Domainname Http-Status redirect Sec. G
• http://enorugby.com/
142.93.205.0 301 https://enorugby.com/ 0.197 A
• http://www.enorugby.com/
142.93.205.0 301 https://www.enorugby.com/ 0.200 A
• https://enorugby.com/
142.93.205.0 200 2.334 B
• https://www.enorugby.com/
142.93.205.0 200 2.083 B

Your certificate:

CN=enorugby.com
09.12.2018
09.03.2019
enorugby.com, www.enorugby.com - 2 entries

It's only a caching problem.

Now SslLabs is ready, you have a Grade A.

1 Like

Aha, that did it! I tried Ctrl-F5 at the ssllabs.com site but had not tried clearing my browser cache. Thank you! This forum is incredibly helpful.

1 Like

No, it's not your browser cache (may be sometimes, but not now).

SslLabs has an own cache:

So if you test your website with Ssllabs, then change something, then load Ssllabs again:

Ssllabs shows the old result.

I've checked your domain first with my own tool, all was good.

Then I followed your Ssllabs - link and clicked the "Clear cache" link.
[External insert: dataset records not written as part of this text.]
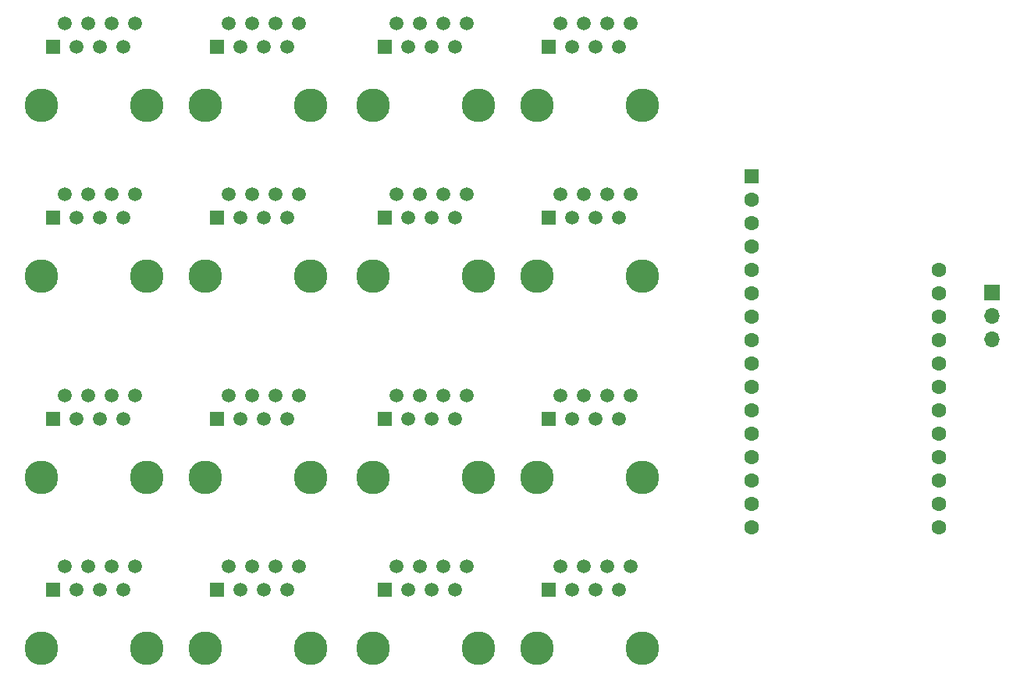
<source format=gbr>
%TF.GenerationSoftware,KiCad,Pcbnew,7.0.10*%
%TF.CreationDate,2024-02-05T14:26:27-07:00*%
%TF.ProjectId,pcbdraft-1,70636264-7261-4667-942d-312e6b696361,rev?*%
%TF.SameCoordinates,Original*%
%TF.FileFunction,Soldermask,Top*%
%TF.FilePolarity,Negative*%
%FSLAX46Y46*%
G04 Gerber Fmt 4.6, Leading zero omitted, Abs format (unit mm)*
G04 Created by KiCad (PCBNEW 7.0.10) date 2024-02-05 14:26:27*
%MOMM*%
%LPD*%
G01*
G04 APERTURE LIST*
%ADD10R,1.700000X1.700000*%
%ADD11O,1.700000X1.700000*%
%ADD12C,3.650000*%
%ADD13R,1.500000X1.500000*%
%ADD14C,1.500000*%
%ADD15R,1.600000X1.600000*%
%ADD16C,1.600000*%
G04 APERTURE END LIST*
D10*
%TO.C,SW1*%
X172720000Y-56388000D03*
D11*
X172720000Y-58928000D03*
X172720000Y-61468000D03*
%TD*%
D12*
%TO.C,J14*%
X105603000Y-94996000D03*
X117033000Y-94996000D03*
D13*
X106873000Y-88646000D03*
D14*
X108143000Y-86106000D03*
X109413000Y-88646000D03*
X110683000Y-86106000D03*
X111953000Y-88646000D03*
X113223000Y-86106000D03*
X114493000Y-88646000D03*
X115763000Y-86106000D03*
%TD*%
D12*
%TO.C,J3*%
X87386000Y-36060000D03*
X98816000Y-36060000D03*
D13*
X88656000Y-29710000D03*
D14*
X89926000Y-27170000D03*
X91196000Y-29710000D03*
X92466000Y-27170000D03*
X93736000Y-29710000D03*
X95006000Y-27170000D03*
X96276000Y-29710000D03*
X97546000Y-27170000D03*
%TD*%
D15*
%TO.C,A1*%
X146685000Y-43815000D03*
D16*
X146685000Y-46355000D03*
X146685000Y-48895000D03*
X146685000Y-51435000D03*
X146685000Y-53975000D03*
X146685000Y-56515000D03*
X146685000Y-59055000D03*
X146685000Y-61595000D03*
X146685000Y-64135000D03*
X146685000Y-66675000D03*
X146685000Y-69215000D03*
X146685000Y-71755000D03*
X146685000Y-74295000D03*
X146685000Y-76835000D03*
X146685000Y-79375000D03*
X146685000Y-81915000D03*
X167005000Y-81915000D03*
X167005000Y-79375000D03*
X167005000Y-76835000D03*
X167005000Y-74295000D03*
X167005000Y-71755000D03*
X167005000Y-69215000D03*
X167005000Y-66675000D03*
X167005000Y-64135000D03*
X167005000Y-61595000D03*
X167005000Y-59055000D03*
X167005000Y-56515000D03*
X167005000Y-53975000D03*
%TD*%
D12*
%TO.C,J16*%
X123378000Y-94996000D03*
X134808000Y-94996000D03*
D13*
X124648000Y-88646000D03*
D14*
X125918000Y-86106000D03*
X127188000Y-88646000D03*
X128458000Y-86106000D03*
X129728000Y-88646000D03*
X130998000Y-86106000D03*
X132268000Y-88646000D03*
X133538000Y-86106000D03*
%TD*%
D12*
%TO.C,J6*%
X105603000Y-54610000D03*
X117033000Y-54610000D03*
D13*
X106873000Y-48260000D03*
D14*
X108143000Y-45720000D03*
X109413000Y-48260000D03*
X110683000Y-45720000D03*
X111953000Y-48260000D03*
X113223000Y-45720000D03*
X114493000Y-48260000D03*
X115763000Y-45720000D03*
%TD*%
D12*
%TO.C,J11*%
X87386000Y-76446000D03*
X98816000Y-76446000D03*
D13*
X88656000Y-70096000D03*
D14*
X89926000Y-67556000D03*
X91196000Y-70096000D03*
X92466000Y-67556000D03*
X93736000Y-70096000D03*
X95006000Y-67556000D03*
X96276000Y-70096000D03*
X97546000Y-67556000D03*
%TD*%
D12*
%TO.C,J7*%
X87386000Y-54610000D03*
X98816000Y-54610000D03*
D13*
X88656000Y-48260000D03*
D14*
X89926000Y-45720000D03*
X91196000Y-48260000D03*
X92466000Y-45720000D03*
X93736000Y-48260000D03*
X95006000Y-45720000D03*
X96276000Y-48260000D03*
X97546000Y-45720000D03*
%TD*%
D12*
%TO.C,J2*%
X105603000Y-36060000D03*
X117033000Y-36060000D03*
D13*
X106873000Y-29710000D03*
D14*
X108143000Y-27170000D03*
X109413000Y-29710000D03*
X110683000Y-27170000D03*
X111953000Y-29710000D03*
X113223000Y-27170000D03*
X114493000Y-29710000D03*
X115763000Y-27170000D03*
%TD*%
D12*
%TO.C,J5*%
X69611000Y-54610000D03*
X81041000Y-54610000D03*
D13*
X70881000Y-48260000D03*
D14*
X72151000Y-45720000D03*
X73421000Y-48260000D03*
X74691000Y-45720000D03*
X75961000Y-48260000D03*
X77231000Y-45720000D03*
X78501000Y-48260000D03*
X79771000Y-45720000D03*
%TD*%
D12*
%TO.C,J9*%
X69611000Y-76446000D03*
X81041000Y-76446000D03*
D13*
X70881000Y-70096000D03*
D14*
X72151000Y-67556000D03*
X73421000Y-70096000D03*
X74691000Y-67556000D03*
X75961000Y-70096000D03*
X77231000Y-67556000D03*
X78501000Y-70096000D03*
X79771000Y-67556000D03*
%TD*%
D12*
%TO.C,J10*%
X105603000Y-76446000D03*
X117033000Y-76446000D03*
D13*
X106873000Y-70096000D03*
D14*
X108143000Y-67556000D03*
X109413000Y-70096000D03*
X110683000Y-67556000D03*
X111953000Y-70096000D03*
X113223000Y-67556000D03*
X114493000Y-70096000D03*
X115763000Y-67556000D03*
%TD*%
D12*
%TO.C,J12*%
X123378000Y-76446000D03*
X134808000Y-76446000D03*
D13*
X124648000Y-70096000D03*
D14*
X125918000Y-67556000D03*
X127188000Y-70096000D03*
X128458000Y-67556000D03*
X129728000Y-70096000D03*
X130998000Y-67556000D03*
X132268000Y-70096000D03*
X133538000Y-67556000D03*
%TD*%
D12*
%TO.C,J8*%
X123378000Y-54610000D03*
X134808000Y-54610000D03*
D13*
X124648000Y-48260000D03*
D14*
X125918000Y-45720000D03*
X127188000Y-48260000D03*
X128458000Y-45720000D03*
X129728000Y-48260000D03*
X130998000Y-45720000D03*
X132268000Y-48260000D03*
X133538000Y-45720000D03*
%TD*%
D12*
%TO.C,J1*%
X69611000Y-36060000D03*
X81041000Y-36060000D03*
D13*
X70881000Y-29710000D03*
D14*
X72151000Y-27170000D03*
X73421000Y-29710000D03*
X74691000Y-27170000D03*
X75961000Y-29710000D03*
X77231000Y-27170000D03*
X78501000Y-29710000D03*
X79771000Y-27170000D03*
%TD*%
D12*
%TO.C,J15*%
X87386000Y-94996000D03*
X98816000Y-94996000D03*
D13*
X88656000Y-88646000D03*
D14*
X89926000Y-86106000D03*
X91196000Y-88646000D03*
X92466000Y-86106000D03*
X93736000Y-88646000D03*
X95006000Y-86106000D03*
X96276000Y-88646000D03*
X97546000Y-86106000D03*
%TD*%
D12*
%TO.C,J13*%
X69611000Y-94996000D03*
X81041000Y-94996000D03*
D13*
X70881000Y-88646000D03*
D14*
X72151000Y-86106000D03*
X73421000Y-88646000D03*
X74691000Y-86106000D03*
X75961000Y-88646000D03*
X77231000Y-86106000D03*
X78501000Y-88646000D03*
X79771000Y-86106000D03*
%TD*%
D12*
%TO.C,J4*%
X123378000Y-36060000D03*
X134808000Y-36060000D03*
D13*
X124648000Y-29710000D03*
D14*
X125918000Y-27170000D03*
X127188000Y-29710000D03*
X128458000Y-27170000D03*
X129728000Y-29710000D03*
X130998000Y-27170000D03*
X132268000Y-29710000D03*
X133538000Y-27170000D03*
%TD*%
M02*

</source>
Ah, I see. Well, in this case, clearing my browser worked. I can see it being a SSLLabs cache issue with enorugby.com since I originally tested that one with the staging cert, but I also tried testing www.enorugby.com and got the same result. I didn’t check the latter until after running certbot with force renewal and restarting apache. Maybe it showed the same result because it’s the same IP address?